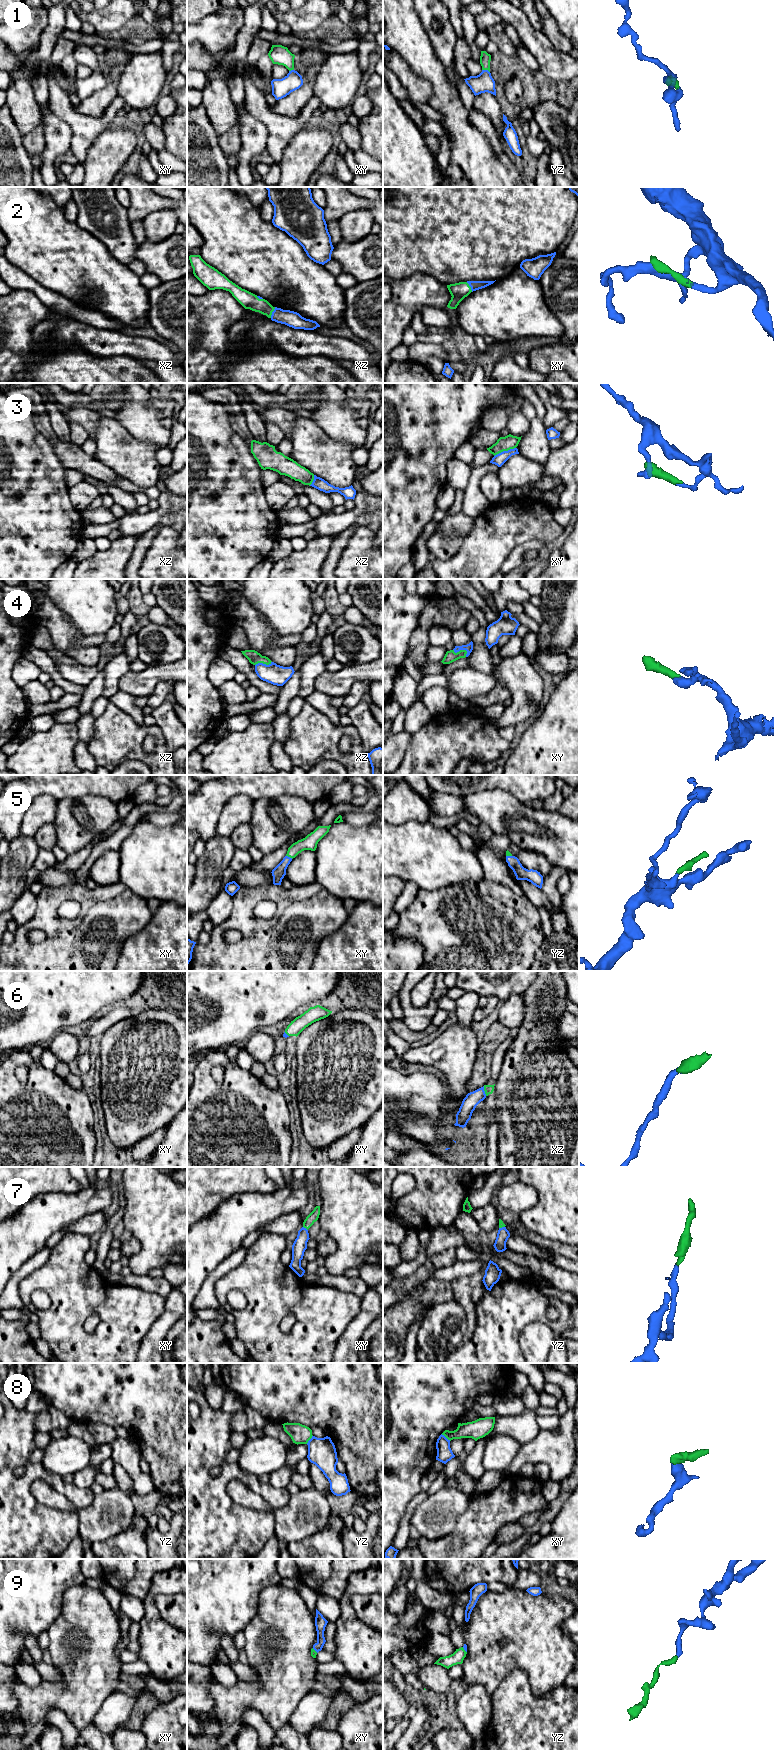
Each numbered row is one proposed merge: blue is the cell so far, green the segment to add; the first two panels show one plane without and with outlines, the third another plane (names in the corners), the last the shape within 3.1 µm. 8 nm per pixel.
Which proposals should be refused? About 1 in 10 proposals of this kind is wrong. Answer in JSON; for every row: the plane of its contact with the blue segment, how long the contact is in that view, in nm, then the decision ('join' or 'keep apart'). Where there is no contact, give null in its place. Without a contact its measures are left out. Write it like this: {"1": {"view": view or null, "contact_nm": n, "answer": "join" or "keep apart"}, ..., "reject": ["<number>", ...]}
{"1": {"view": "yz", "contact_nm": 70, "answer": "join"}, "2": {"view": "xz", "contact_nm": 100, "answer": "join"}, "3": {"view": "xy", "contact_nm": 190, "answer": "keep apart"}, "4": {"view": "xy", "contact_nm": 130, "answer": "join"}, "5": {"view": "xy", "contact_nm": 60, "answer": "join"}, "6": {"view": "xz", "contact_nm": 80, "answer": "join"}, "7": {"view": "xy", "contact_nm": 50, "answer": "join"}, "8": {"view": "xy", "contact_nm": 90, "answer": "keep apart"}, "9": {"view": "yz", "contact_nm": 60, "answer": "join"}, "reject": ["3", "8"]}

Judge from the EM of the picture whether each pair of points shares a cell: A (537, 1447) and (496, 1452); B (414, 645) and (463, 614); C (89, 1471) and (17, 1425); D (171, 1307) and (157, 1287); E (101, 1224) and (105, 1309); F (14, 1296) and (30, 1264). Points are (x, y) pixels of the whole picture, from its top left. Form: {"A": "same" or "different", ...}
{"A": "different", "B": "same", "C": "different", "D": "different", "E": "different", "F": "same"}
☆ ☆ ☆ ☆
Exercise requirements: Your answer must consist of the entries, unchanged, with no pictures in it.

Solution:
Each numbered row is one proposed merge: blue is the cell so far, green the segment to add; the first two panels show one plane without and with outlines, the third another plane (names in the corners), the last the shape within 3.1 µm. 8 nm per pixel.
Which proposals should be refused? About 1 in 10 proposals of this kind is wrong. Answer in JSON; for every row: the plane of its contact with the blue segment, how long the contact is in that view, in nm, then the decision ('join' or 'keep apart'). Where there is no contact, give null in its place. Without a contact its measures are left out. Write it like this: {"1": {"view": view or null, "contact_nm": n, "answer": "join" or "keep apart"}, ..., "reject": ["<number>", ...]}
{"1": {"view": "yz", "contact_nm": 70, "answer": "join"}, "2": {"view": "xz", "contact_nm": 100, "answer": "join"}, "3": {"view": "xy", "contact_nm": 190, "answer": "keep apart"}, "4": {"view": "xy", "contact_nm": 130, "answer": "join"}, "5": {"view": "xy", "contact_nm": 60, "answer": "join"}, "6": {"view": "xz", "contact_nm": 80, "answer": "join"}, "7": {"view": "xy", "contact_nm": 50, "answer": "join"}, "8": {"view": "xy", "contact_nm": 90, "answer": "keep apart"}, "9": {"view": "yz", "contact_nm": 60, "answer": "join"}, "reject": ["3", "8"]}

Judge from the EM of the picture whether each pair of points shares a cell: A (537, 1447) and (496, 1452); B (414, 645) and (463, 614); C (89, 1471) and (17, 1425); D (171, 1307) and (157, 1287); E (101, 1224) and (105, 1309); F (14, 1296) and (30, 1264). Points are (x, y) pixels of the whole picture, from its top left. Form: {"A": "same" or "different", ...}
{"A": "different", "B": "same", "C": "different", "D": "different", "E": "different", "F": "same"}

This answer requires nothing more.